We have used these questions to monitor the wider impact of our volunteers. So far, 1,900 letters have been delivered by volunteers and more than 500 cards have been sent to the deceased patients’ families. The figures not only boosted our morale, but helped us raise our profile within our Trust. We have started receiving interest from different teams and people have approached us to ask for volunteers’ help. However, we refrained from saying ‘yes’ to all requests as we wanted to ensure volunteers’ support would make a real difference to patients and staff.
This approach has changed my view on the importance of demonstrating the impact of volunteer led initiatives and enables me to design and organise projects successfully and sustainably.
Bonding with our volunteers
Before Covid-19 happened, I felt I was very distant to our volunteers as the location of our office meant I was physically removed and had very little connection with them.
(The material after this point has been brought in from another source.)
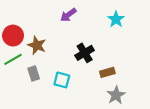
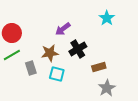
purple arrow: (68, 15) -> (63, 29), moved
brown star: (37, 45) -> (50, 53), moved, turned -30

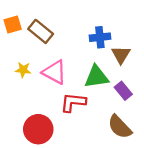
However, in our response to Covid, I had the opportunity to spend more time with them at the hubs, share jokes with them and get to know them better.
I saw how important volunteering is to our volunteers. It plays a big part in their life and it is an important way for them to show their commitment to their local community. Our team enables them to do this, and makes sure they are enjoying their roles. More than ever, I am enjoying my job and the new challenges. I feel satisfied that I have done my best and feel very lucky to support our volunteers in the job I have.
Reflections and looking ahead
It would be wrong to say that the experience has been easy. From the beginning, not only I, but the whole team felt very anxious and for a while we were in limbo.
I also felt a huge responsibility to make sure our volunteers were well looked after during this critical period. I’m grateful that I was able to get help with this by attending webinars and online events organised by the Helpforce Network and the invaluable support I received from Helpforce’s regional lead for the North, Roz Tinlin. Having discussions with colleagues from different Trusts, I realised we were not alone in this journey and that help was always at hand.
The months ahead won’t be rosy as we all are preparing for the possibility of a second wave of the outbreak and winter pressures, but I’m confident that with all the hard work that we are doing and the help available to us, we will be able to weather the storm.